По милости богини Император и самодержец Миела, Семиречья, Свободного Севера, Восточных, Ближних и Предельных земель, включая бесчисленные западные и южные острова, Витий Керай Кулен Первый был скуп на эмоции.
Подданные редко видели, чтобы главный Ворон когда-нибудь гневался, смеялся или, как делают это все простые люди, выражал восхищение. И, что самое забавное, чем меньше Император проявлял эмоции, тем внимательнее окружающие пытались считывать его настроение.
Короткая линия, уходящая наверх от уголка правой губы и возникающая, к примеру, от весьма посредственного ужина, заставляла поваров трепетать. Шумное выдыхание воздуха и появление ямочек на щеках напротив свидетельствовали о величайшем расположении.
Для окружающих Император представал бесчувственным глиняным истуканом, обожженным в печи, в которого богиня по ошибке вдохнула жизнь. И подобное было лишь частью правды. После многочисленных сражений, подковерных интриг, битвы за престол, восстановления казны и усмирения недовольных, иными словами, после создания Империи в том виде, в котором она была сейчас, Кераю стало скучно.
К тому же он тщательно скрывал подлинные эмоции, помня заветы Аншары — настоящий воин своими поступками или словами не показывает противнику свои истинные замыслы.

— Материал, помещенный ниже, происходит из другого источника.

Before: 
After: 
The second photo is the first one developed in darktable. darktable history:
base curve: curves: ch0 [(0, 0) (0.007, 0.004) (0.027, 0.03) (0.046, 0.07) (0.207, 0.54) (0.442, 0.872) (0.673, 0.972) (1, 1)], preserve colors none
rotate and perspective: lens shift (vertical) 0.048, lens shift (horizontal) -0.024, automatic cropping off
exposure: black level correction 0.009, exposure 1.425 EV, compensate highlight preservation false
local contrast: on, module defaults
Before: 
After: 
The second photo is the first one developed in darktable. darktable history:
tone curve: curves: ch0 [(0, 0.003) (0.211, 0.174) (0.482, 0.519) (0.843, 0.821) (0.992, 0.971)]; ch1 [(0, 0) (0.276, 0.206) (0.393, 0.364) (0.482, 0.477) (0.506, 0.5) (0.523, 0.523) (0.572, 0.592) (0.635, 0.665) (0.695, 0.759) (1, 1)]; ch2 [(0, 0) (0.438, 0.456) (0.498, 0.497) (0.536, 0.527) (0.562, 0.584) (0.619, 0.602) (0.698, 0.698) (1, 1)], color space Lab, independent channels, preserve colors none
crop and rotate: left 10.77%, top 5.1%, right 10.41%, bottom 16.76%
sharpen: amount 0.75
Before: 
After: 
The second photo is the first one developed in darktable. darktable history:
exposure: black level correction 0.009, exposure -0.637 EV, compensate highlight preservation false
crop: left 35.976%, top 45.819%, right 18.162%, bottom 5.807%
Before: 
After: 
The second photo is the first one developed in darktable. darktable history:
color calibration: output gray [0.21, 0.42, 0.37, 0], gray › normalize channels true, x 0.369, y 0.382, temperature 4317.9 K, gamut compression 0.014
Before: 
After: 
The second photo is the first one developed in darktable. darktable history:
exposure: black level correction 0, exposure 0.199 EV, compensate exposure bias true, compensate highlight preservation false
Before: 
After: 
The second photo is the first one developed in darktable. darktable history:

А противников у главного Ворона хватало. Даже сейчас, во времена относительного мира.
Витий Керай Кулен Первый понимал, что стоит ему дать слабину, как над его троном начнут кружить другие вороны. Не те, которым он платил жалование и считал своей главной опорой.
А между тем, в душе Императора, мастерски скрытый от всех остальных, порой кипел самый настоящий вулкан. Как человек зрелого возраста, Кераю пошел шестой десяток, потомок Кулена с каждым годом становился все более желчным и раздражительным.
Ему не нравился обрюзгший и мерзкий серебряноплечий Марк Паврет. Ворон, которого бы давно стоило отправить на заслуженную пенсию. Но тот занимался нужным делом — пробовал блюда Императора, проверяя, не отравлены ли они. К тому же, Марк оказался столь предан Кераю, что готов был лизать подметки сапог Императора без всякого возражения, если бы ему приказали.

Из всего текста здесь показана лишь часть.